Luxury brands continue to see strong growth in demand; notably in cosmetics and autos. Perhaps surprisingly, many luxury brands have reported sharp rises in sales growth this year. In the second quarter, for example, LVMH, Kering, Richemont, Audi and BMW reported 65%, 40%, 49%, 36% and 31% growth in mainland China respectively. By contrast, mass market consumers have become more value conscious, particularly given the pressures as a result of the pandemic.
While companies offering value for money, or those with a strong luxury brand are performing well, it’s the brands in the middle who face the greatest pressure.
5) Online integration of resources
Many consumer sector companies are increasingly looking to integrate their online and offline businesses.
The objective is to share their stock, marketing campaigns and customers. This would make the supply chain more efficient as it would enable stock to be stored closer to the end customer, in turn reducing shipping times and costs.
On the sales side, measures include awarding online purchases with points for future offline purchases. These require investment in technology in terms of databases, supply chains and inventory management systems. For example, Sportswear manufacturer ANTA Sports recently announced the acquisition of 30% of its distributors. Meanwhile its competitor, Li Ning, is aiming to increase the capabilities of its offline retail stores.
In the education sector, companies are seeking to merge online and offline service offerings, whether for homework or testing.
Interestingly, some companies now even have the capability for one teacher to lead a class of up to five thousand students. This takes place via live-broadcasting, with artificial intelligence enabling teachers to monitor their students level of focus and attention. Teaching assistants then follow up with homework and answer any questions. This “big class live-broadcasting” business model is expected to grow significantly this year.
There are a number of companies competing to gain share of this expanding market. The main listed companies are TAL Education, New Oriental Education and Technology Group, GSX Techedu and Youdao. But there are a few more unlisted companies also aggressively competing in this area.
Focus on the long term
In the near term, the focus may understandably remain on Covid-19 its impact on people and economic activity globally. But once the pandemic recedes, as a result of a vaccine, more effective therapeutics or herd immunity, the outlook for growth in China’s consumer sector remains strong.

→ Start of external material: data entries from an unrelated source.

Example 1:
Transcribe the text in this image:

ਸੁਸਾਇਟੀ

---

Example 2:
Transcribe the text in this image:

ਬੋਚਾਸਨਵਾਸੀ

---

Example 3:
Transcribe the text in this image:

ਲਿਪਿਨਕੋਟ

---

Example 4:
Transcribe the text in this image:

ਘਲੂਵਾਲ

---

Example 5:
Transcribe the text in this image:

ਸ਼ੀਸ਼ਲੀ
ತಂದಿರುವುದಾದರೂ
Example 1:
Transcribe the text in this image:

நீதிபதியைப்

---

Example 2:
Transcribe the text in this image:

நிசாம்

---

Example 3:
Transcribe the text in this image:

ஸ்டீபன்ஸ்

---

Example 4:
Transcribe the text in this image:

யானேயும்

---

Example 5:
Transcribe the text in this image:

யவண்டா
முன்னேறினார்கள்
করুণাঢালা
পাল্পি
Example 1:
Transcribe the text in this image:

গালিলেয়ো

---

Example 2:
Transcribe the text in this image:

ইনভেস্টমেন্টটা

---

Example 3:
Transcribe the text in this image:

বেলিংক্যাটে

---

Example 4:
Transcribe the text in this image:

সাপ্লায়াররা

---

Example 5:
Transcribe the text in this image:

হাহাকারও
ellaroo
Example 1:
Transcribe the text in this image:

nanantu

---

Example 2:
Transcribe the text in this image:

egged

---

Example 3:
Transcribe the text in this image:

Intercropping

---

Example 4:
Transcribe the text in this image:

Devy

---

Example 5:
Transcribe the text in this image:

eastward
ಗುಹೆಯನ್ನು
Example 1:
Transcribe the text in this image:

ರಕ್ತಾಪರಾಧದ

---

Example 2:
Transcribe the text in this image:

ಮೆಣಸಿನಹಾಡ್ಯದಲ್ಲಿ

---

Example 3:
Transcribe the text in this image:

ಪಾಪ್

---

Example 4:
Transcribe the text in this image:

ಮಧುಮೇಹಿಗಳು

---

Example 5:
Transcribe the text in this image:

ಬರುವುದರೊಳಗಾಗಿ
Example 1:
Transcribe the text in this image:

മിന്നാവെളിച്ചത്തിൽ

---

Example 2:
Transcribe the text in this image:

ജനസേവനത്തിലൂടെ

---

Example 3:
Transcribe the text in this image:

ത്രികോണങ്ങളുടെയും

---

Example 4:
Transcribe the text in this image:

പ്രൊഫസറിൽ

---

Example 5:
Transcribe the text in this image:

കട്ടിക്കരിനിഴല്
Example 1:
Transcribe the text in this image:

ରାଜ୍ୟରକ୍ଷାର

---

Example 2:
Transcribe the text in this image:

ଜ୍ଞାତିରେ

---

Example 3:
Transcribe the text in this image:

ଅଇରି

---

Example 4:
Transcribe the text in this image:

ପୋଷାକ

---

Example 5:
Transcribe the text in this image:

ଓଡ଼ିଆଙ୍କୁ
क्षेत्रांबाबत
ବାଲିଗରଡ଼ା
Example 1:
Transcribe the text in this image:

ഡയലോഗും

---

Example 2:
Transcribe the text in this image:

For investors, this area of the economy is likely to become increasingly important. The Central Committee of the Communist Party of China is scheduled to meet this month, to draw up the 14th 5 year plan for the years 2021-25. Although the final details are not expected to be unveiled until March, look out for further details over new economy development and the outlook for targeted sectors such as consumption.
Any references to companies is for illustrative purposes only and not a recommendation to buy and/or sell.
The article is not intended to provide, and should not be relied on for investment advice.
Information and opinions contained herein are subject to change.